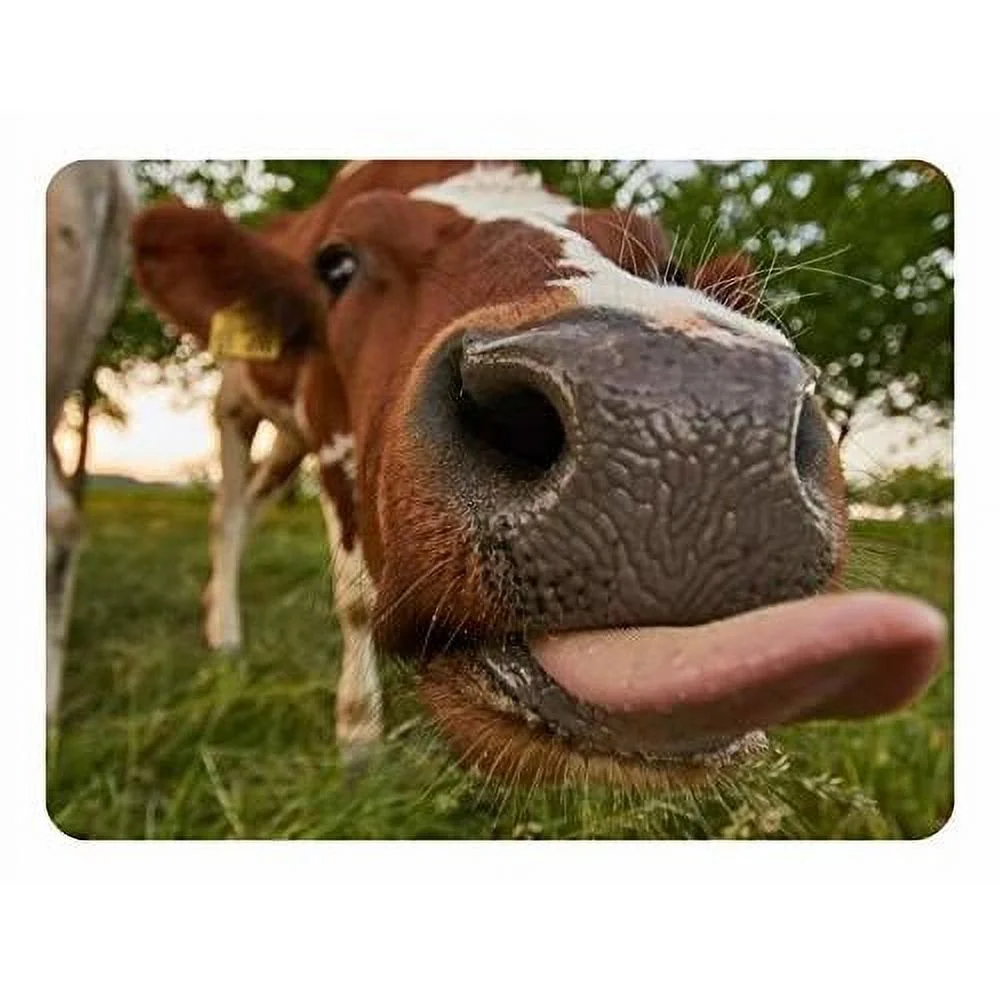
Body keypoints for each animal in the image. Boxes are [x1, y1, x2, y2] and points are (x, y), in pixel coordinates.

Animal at [130, 160, 945, 788]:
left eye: (670, 267)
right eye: (337, 265)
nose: (683, 420)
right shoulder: (329, 429)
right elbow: (358, 599)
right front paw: (358, 742)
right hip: (238, 403)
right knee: (230, 509)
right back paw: (224, 635)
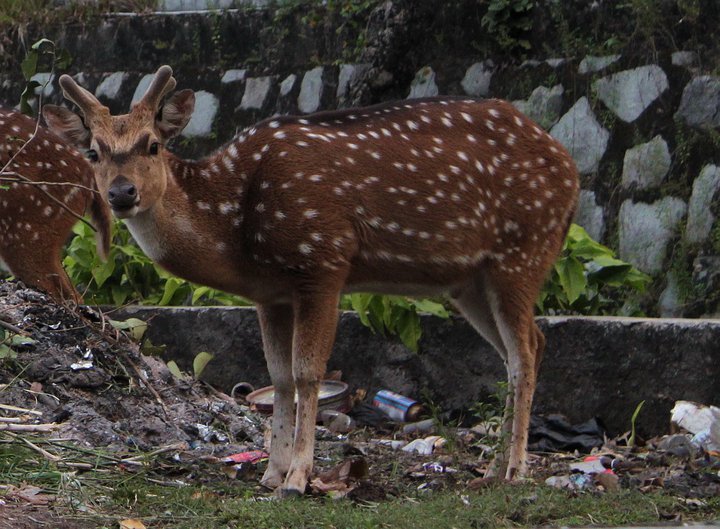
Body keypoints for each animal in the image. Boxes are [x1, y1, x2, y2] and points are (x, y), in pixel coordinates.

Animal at [43, 65, 580, 496]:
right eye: (94, 152)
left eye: (152, 145)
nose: (122, 193)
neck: (237, 227)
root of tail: (570, 168)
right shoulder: (270, 294)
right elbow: (278, 378)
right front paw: (270, 473)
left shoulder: (324, 261)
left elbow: (307, 374)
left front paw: (299, 478)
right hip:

- **What is being asked**: With pictures excluded, copy exactly the lines from the line containing "left eye: (670, 267)" through the last line of the listing above, both ends included.

- **Solved exercise**:
left eye: (670, 267)
right eye: (337, 265)
nose: (683, 420)
right shoulder: (329, 429)
right elbow: (358, 599)
right front paw: (358, 742)
right hip: (238, 403)
right knee: (230, 509)
right back paw: (224, 635)
Body keypoints for each animal in the image. Boxes are [x1, y1, x2, y2] and points are (x, y), in pixel coordinates.

Animal at [43, 65, 580, 496]:
right eye: (94, 152)
left eye: (152, 145)
nose: (122, 193)
neck: (237, 227)
root of tail: (570, 168)
right shoulder: (270, 294)
right elbow: (278, 378)
right front paw: (270, 473)
left shoulder: (324, 261)
left elbow: (307, 374)
left front paw: (299, 478)
right hip:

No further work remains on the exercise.